Following the approval of regulations 102 and 105 of Road Traffic Regulations L.I 2180 (2012) also known as the towing levy, the Driver and Vehicle Licensing Authority (DVLA) is required to pay registered providers of commercial towing services 85 percent of funds from the towing levy every year. NRSC engaged a Transaction Adviser (TA) to translate the operation into a Public-Private Partnership to ensure sustainability. This was to be completed by June 30, 2015 for the implementation of the towing levy to commence by September same year. Whilst this process was ongoing, the NRSC met the leadership of the existing commercial service providers (already mentioned) in addition to Global Haulage Company Limited to discuss the way forward. It was concluded that the Police Administration should assist service providers with charges from vehicle owners.

When Mr. Annoh-Dompreh (MP, Nsawam-Adoagyiri) asked about the criterion used for the selection of the existing service providers during the questioning of the Minister in 2015, Mrs Attivor indicated that it was unknown to her and only the implementing agency (NRSC) is privy to that information. Though she did not know how the companies were selected, she said that the NRSC “went through the procurement process through the tender process to get the companies that are doing the towing services” (Parliamentary debates, 2015).

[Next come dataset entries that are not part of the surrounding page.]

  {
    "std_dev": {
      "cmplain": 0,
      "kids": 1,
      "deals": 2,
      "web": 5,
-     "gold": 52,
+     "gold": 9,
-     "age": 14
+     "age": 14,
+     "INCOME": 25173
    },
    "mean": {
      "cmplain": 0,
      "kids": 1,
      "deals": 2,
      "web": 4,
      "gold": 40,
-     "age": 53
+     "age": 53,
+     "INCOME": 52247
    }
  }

Questions asked of the Minister of Transport at the time were indicative of a common understanding and agreement on the towing levy. None of the questions critiqued the idea of slapping towing levies on vehicle owners. Neither were there expressed opinions on alternative ways of administering towing levies. Since public admittance to meetings of Parliament committees are restricted and subject to the discretion of the Committee Chairs, it is very hard, if not impossible, to ascertain the depth of public engagement on the towing levy.

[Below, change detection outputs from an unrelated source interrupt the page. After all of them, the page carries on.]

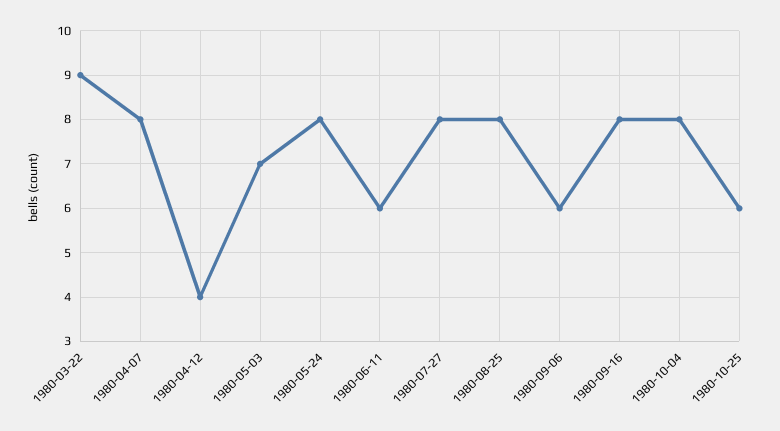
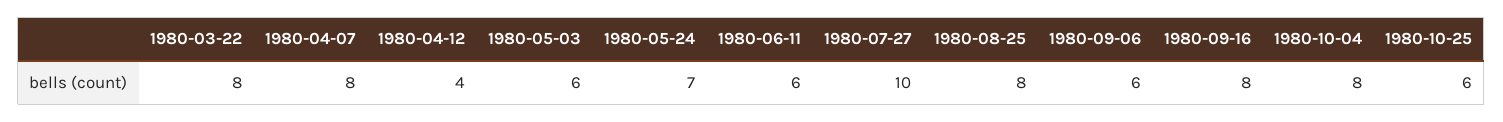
  {
-   "1980-03-22": 9,
+   "1980-03-22": 8,
    "1980-04-07": 8,
    "1980-04-12": 4,
-   "1980-05-03": 7,
+   "1980-05-03": 6,
-   "1980-05-24": 8,
+   "1980-05-24": 7,
    "1980-06-11": 6,
-   "1980-07-27": 8,
+   "1980-07-27": 10,
    "1980-08-25": 8,
    "1980-09-06": 6,
    "1980-09-16": 8,
    "1980-10-04": 8,
    "1980-10-25": 6
  }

It is also unclear whether there were exhaustive consultations, following the completion of the TA’s assignment, between Parliament and stakeholders. This also makes it difficult to understand why Road Safety Management Services Limited of Jospong, which was initially operating alongside other service providers, will propose a deal to government seeking to monopolize the towing sector and be a sole claimant to the annual 85 percent fund from the levy.

Mr Kojo Oppong-Nkrumah (MP, Ofoase-Ayirebi), a deputy Minister of Information is reported by the media to have admitted that there were very little public sensitization and engagement (before, during and after) the passage of the “Road Safety Fees”(towing levy). For this reason, the towing levy has been suspended until extensive sensitization and consultation are completed.

This is not the first time Parliament has retreated under ‘heavy fire’ from the public, which is a good thing. However, this also serves as a reminder to Parliament to do the necessary due diligence and that also includes making extensive public engagement paramount among other plans for effective legislation and policy making.

It is crucial for Parliament to open up meetings of Parliamentary Committees to the public by default, a move that requires an amendment to Standing Order 213 which states:

“No stranger shall be admitted to any meeting of a Committee without the consent of the Chairman, unless the Committee decides that such meeting shall be held in public: Provided that the Chairman of a Committee may, whenever he thinks fit, order the withdrawal of strangers from any meeting which is being held in public.”